Genetic basis for rapidly evolved tolerance in the wild: adaptation to toxic pollutants by an estuarine fish species
Citation:
Nacci, D., D. Proestou, D. Champlin, J. Martinson, AND E. Waits. Genetic basis for rapidly evolved tolerance in the wild: adaptation to toxic pollutants by an estuarine fish species. MOLECULAR ECOLOGY. Blackwell Publishing, Malden, MA, 25(21):5467–5482, (2016).
Impact/Purpose:
This manuscript describes experimental studies that contribute to our understanding of the ecological risks associated with chronic contaminant exposures to wildlife populations. Here, we assessed genetic patterns associated with long-term response to an important class of highly toxic environmental pollutants. Specifically, chemical-specific tolerance has rapidly and repeatedly evolved in an estuarine fish species resident to estuaries of the Atlantic U.S. coast. We used laboratory studies to characterize variation among laboratory-reared progeny of fish from populations known to vary in their sensitivity to these pollutants to infer mechanisms of toxicity and tolerance. Results of these studies demonstrate the value of molecular tools to diagnose and predict effects of chemical stressors and characterize the mechanisms and costs of toxic and compensatory responses to chemical stressors by wild populations. General impacts from this contribution include improved understanding by managers and scientists of links between human activities, natural dynamics, ecological stressors and ecosystem condition.

**GOAL OF THE EXERCISE:** Carry on the summary of the estuarine fish pollution-tolerance study from the point where it stops.

**EXCERPTED RECORDS:**

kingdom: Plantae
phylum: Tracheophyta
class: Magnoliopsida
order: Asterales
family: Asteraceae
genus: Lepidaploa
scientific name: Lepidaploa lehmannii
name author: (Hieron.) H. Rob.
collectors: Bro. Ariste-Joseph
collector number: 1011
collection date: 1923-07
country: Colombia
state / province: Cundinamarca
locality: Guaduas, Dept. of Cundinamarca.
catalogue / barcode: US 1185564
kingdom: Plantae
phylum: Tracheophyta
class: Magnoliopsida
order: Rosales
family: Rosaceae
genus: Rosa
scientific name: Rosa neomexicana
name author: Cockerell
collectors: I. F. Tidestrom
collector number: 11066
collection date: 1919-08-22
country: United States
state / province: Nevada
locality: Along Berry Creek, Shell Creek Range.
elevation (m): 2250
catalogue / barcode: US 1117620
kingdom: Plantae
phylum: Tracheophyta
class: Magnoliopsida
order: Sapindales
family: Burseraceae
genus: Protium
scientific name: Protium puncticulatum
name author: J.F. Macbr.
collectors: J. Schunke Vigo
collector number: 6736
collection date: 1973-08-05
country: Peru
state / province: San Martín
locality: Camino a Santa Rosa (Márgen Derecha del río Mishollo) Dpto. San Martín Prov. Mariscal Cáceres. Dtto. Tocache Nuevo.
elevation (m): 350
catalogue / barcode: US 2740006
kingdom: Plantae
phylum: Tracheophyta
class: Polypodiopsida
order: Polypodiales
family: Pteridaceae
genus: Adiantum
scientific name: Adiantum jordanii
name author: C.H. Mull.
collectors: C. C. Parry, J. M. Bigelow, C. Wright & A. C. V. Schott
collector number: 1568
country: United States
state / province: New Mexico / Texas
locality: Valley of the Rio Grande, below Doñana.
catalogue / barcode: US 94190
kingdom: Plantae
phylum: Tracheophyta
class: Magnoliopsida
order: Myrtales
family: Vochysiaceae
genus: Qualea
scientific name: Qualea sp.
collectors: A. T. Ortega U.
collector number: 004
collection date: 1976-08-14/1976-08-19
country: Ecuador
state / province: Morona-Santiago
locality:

**RESULT:**
Description:
Atlantic killifish (Fundulus heteroclitus) residing in some urban and industrialized estuaries of the US eastern seaboard demonstrate recently evolved and extreme tolerance to toxic aryl hydrocarbon pollutants, characterized as dioxin-like compounds (DLCs). Here we provide an unusually comprehensive accounting (69%) through Quantitative Trait Locus (QTL) analysis of the genetic basis for DLC tolerance in killifish inhabiting an urban estuary contaminated with PCB congeners, the most toxic of which are DLCs. Consistent with mechanistic knowledge of DLC toxicity in fish and other vertebrates, the Aryl Hydrocarbon Receptor (ahr2) region accounts for 17% of trait variation; however, QTLs on independent linkage groups and their interactions have even greater explanatory power (44%). QTLs interpreted within the context of recently available Fundulus genomic resources and shared synteny among fish species suggest adaptation via inter-acting components of a complex stress response network. Some QTLs were also enriched in other killifish populations characterized as DLC tolerant and residing in distant urban estuaries contaminated with unique mixtures of pollutants. Together, our results suggest that DLC tolerance in killifish represents an emerging example of parallel contemporary evolution that has been driven by intense human-mediated selection on natural populations.